**What to work on:**
1 - In the abstract on automating risk-of-bias assessment, which Cochrane guidelines were used to prepare the instructions given to the LLMs?
2 - Copy the passage of the abstract on automating risk-of-bias assessment starting at "Conclusions" and ending at "into their work.".

━━━ Selected excerpt ━━━

Automating risk-of-bias assessment with generative AI

Article type
Authors
Baldwin T1, Suster S2, Verspoor K3
1Department of Natural Language Processing, MBZUAI, United Arab Emirates
2School of Computing and Information Systems, The University of Melbourne, Australia
3School of Computing Technologies, RMIT University, Australia
Abstract
Background
Assessing the risk of bias (RoB) for studies included in systematic reviews is a critical component of medical evidence synthesis. While standard approaches to automating this task have typically relied on extensive training data to work well, the recent successes of generative artificial intelligence (AI) present an opportunity for achieving accurate predictions based on task instructions alone without the need for large training sets. In this talk, we examine how successfully large language models (LLMs) can predict the RoB when provided with Cochrane RoB guidelines and input text from trial publications.

Methods
Following Cochrane's latest guidelines (RoB2) designed for human reviewers, we prepare instructions that are fed as input to LLMs, which then infer the risk associated with a trial publication. LLMs are provided either with no or few examples on how to solve the task or are adapted through task-specific fine-tuning. We include in our analysis a variety of general- and medical-domain LLMs.

Results
When using instructions alone, without any examples, LLMs fail to provide accurate predictions. However, when a few task-specific examples are added, the performance increases. It is especially beneficial to adapt LLMs for RoB2 assessment using a larger labelled set, which brings the performance in a similar range as for more data-intensive RoB1 approaches.

Conclusions
While our study testifies to the difficulty of solving this task based on assessment guidelines alone, using available labelled data increases the predictive performance of LLMs. We offer recommendations for practitioners seeking to integrate LLMs into their work.

━━━ Information supplied ━━━

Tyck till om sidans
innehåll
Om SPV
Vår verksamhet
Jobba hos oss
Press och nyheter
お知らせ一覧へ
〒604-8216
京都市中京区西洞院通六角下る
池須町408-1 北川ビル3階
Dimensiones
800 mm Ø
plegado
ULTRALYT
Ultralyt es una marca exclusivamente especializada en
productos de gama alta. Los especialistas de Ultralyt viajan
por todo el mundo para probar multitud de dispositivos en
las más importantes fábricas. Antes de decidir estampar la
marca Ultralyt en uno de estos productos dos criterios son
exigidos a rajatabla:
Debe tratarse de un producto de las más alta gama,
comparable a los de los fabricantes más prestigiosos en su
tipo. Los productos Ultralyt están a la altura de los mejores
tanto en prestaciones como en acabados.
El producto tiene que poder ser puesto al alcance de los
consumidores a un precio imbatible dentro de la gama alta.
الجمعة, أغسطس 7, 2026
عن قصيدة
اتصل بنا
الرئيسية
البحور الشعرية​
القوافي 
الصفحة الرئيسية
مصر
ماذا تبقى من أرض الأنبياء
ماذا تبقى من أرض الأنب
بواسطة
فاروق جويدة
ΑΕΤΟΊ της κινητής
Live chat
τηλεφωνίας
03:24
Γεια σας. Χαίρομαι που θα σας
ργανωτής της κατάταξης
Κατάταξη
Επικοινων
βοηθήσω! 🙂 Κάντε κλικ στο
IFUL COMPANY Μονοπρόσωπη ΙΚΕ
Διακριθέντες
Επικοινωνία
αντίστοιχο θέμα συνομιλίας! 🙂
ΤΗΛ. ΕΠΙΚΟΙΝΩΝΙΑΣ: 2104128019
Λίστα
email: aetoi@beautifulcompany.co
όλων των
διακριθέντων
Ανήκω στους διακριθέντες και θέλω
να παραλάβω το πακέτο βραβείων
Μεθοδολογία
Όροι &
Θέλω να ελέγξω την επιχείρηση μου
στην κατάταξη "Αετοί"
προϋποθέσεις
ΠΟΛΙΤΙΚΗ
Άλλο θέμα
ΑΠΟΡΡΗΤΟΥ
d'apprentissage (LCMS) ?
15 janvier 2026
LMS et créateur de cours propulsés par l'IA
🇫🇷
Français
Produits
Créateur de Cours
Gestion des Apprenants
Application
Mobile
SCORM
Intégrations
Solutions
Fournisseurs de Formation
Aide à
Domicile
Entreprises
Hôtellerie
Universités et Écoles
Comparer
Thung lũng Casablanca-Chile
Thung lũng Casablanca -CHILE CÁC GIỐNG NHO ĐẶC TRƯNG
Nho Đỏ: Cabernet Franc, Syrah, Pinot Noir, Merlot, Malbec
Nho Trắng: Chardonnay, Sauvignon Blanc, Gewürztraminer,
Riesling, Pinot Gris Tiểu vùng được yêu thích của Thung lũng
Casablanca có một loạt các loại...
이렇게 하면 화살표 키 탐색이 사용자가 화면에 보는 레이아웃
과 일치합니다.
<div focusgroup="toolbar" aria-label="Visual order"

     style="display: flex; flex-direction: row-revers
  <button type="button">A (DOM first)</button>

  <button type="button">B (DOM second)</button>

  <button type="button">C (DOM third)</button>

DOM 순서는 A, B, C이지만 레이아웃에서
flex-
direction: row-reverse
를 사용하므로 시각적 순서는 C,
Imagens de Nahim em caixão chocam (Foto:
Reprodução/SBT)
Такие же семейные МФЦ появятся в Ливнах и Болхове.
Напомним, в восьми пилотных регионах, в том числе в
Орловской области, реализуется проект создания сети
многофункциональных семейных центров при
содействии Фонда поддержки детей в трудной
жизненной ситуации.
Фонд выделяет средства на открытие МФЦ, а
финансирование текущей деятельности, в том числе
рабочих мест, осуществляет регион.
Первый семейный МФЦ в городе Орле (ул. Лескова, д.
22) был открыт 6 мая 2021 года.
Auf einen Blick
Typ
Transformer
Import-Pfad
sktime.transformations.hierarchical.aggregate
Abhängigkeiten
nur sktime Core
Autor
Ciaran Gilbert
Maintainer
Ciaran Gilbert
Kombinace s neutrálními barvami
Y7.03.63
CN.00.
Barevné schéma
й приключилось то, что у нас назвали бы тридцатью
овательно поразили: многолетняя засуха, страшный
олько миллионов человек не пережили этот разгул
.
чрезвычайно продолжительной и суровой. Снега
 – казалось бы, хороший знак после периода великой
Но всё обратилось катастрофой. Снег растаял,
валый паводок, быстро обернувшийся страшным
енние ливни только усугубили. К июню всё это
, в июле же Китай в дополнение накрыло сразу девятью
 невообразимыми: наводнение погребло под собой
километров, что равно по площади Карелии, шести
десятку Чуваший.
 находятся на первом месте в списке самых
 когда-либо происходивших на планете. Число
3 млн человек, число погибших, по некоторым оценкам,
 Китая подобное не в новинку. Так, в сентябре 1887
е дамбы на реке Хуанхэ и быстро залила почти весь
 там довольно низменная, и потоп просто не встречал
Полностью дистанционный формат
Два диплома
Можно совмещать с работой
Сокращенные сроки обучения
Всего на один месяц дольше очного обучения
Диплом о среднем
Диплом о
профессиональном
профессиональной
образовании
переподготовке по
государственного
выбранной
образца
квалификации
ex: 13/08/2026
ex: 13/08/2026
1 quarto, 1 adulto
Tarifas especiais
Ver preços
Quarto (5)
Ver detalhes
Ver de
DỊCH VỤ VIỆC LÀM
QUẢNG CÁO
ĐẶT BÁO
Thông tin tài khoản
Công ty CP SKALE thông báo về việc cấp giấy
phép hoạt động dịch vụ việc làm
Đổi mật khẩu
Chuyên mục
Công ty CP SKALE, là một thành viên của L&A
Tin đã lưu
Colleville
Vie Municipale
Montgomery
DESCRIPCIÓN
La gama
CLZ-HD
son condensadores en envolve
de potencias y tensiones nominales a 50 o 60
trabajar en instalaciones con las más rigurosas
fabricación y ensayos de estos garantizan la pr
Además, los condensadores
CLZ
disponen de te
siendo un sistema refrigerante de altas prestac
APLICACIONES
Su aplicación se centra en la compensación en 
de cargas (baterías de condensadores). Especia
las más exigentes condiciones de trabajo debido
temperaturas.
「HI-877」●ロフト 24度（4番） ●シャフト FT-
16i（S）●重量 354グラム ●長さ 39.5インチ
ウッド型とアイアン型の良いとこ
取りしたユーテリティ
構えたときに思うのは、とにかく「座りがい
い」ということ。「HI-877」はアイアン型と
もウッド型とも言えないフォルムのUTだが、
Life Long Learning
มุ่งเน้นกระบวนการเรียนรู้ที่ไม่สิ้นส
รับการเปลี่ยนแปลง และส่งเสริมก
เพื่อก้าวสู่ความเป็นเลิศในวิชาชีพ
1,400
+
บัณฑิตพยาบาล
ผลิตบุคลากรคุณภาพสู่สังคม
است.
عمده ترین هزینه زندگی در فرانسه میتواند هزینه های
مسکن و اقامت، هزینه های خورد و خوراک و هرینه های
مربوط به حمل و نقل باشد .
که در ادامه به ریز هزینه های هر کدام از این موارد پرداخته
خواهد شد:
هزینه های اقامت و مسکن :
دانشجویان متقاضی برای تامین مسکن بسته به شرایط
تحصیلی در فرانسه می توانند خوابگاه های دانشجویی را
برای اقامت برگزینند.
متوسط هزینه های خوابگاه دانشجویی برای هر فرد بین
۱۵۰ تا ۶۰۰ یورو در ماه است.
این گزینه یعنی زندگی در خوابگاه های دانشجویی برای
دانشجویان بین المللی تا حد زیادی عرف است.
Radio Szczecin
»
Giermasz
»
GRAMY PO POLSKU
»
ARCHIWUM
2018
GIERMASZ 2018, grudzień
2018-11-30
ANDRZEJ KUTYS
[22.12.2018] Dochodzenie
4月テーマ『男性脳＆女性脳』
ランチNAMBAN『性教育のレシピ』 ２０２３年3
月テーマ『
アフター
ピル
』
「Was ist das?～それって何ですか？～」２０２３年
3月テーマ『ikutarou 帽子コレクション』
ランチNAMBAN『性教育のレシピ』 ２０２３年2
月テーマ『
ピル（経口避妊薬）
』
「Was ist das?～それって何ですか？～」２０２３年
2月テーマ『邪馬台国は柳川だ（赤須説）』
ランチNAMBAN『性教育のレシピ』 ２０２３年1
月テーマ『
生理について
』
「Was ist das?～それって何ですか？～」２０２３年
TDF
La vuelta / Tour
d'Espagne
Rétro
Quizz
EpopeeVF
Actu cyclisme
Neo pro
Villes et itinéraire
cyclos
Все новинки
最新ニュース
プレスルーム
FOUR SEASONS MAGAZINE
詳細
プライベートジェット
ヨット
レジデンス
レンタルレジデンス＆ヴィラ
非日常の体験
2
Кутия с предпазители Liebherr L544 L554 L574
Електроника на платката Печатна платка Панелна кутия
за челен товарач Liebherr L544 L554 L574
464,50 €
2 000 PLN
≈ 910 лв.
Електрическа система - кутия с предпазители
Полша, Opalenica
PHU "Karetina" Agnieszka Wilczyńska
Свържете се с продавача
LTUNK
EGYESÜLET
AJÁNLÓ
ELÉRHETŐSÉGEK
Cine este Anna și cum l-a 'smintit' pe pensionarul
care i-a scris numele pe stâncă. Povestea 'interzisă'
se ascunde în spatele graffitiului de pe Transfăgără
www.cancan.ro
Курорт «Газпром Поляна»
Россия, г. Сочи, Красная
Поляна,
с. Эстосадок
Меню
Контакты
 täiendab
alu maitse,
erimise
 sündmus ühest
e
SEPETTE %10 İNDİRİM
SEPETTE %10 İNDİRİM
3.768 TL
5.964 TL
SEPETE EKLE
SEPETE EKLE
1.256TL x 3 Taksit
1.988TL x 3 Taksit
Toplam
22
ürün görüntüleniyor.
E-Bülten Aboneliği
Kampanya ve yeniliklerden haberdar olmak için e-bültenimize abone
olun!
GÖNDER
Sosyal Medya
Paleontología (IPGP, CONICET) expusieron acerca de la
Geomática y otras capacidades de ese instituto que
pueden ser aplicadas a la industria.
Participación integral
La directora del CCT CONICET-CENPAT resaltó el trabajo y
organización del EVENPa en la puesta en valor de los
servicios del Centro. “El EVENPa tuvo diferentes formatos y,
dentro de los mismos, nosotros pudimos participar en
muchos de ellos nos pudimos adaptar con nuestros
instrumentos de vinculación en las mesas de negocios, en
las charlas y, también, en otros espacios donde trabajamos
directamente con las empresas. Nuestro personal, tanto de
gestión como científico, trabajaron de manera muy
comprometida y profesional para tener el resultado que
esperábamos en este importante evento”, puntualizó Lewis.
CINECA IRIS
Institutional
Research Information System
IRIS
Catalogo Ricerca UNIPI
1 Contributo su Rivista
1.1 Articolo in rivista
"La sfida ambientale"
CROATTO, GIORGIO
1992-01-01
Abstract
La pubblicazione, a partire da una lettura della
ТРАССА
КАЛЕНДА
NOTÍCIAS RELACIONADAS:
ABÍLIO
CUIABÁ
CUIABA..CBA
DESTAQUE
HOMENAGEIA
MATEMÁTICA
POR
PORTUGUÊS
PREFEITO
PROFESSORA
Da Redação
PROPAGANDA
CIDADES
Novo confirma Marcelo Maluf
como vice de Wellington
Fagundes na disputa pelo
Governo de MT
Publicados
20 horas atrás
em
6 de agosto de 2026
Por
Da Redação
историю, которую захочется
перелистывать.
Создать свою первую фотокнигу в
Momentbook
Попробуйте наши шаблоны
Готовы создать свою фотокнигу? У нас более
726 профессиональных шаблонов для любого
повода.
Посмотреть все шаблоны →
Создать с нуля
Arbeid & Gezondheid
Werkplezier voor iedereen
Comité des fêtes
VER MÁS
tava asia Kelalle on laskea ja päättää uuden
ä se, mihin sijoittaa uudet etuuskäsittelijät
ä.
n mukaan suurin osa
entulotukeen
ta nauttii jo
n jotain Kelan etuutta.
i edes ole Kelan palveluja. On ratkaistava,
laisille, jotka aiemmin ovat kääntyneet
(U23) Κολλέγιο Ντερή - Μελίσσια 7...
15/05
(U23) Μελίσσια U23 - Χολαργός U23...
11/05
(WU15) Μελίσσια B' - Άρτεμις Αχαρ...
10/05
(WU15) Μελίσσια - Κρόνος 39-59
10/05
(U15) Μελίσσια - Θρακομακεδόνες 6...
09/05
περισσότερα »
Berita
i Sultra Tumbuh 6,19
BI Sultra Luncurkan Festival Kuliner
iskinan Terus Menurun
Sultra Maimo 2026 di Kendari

━━━

**Solutions to the problems:**
1 - Cochrane's latest guidelines, RoB2, which were designed for human reviewers.

2 -
Conclusions
While our study testifies to the difficulty of solving this task based on assessment guidelines alone, using available labelled data increases the predictive performance of LLMs. We offer recommendations for practitioners seeking to integrate LLMs into their work.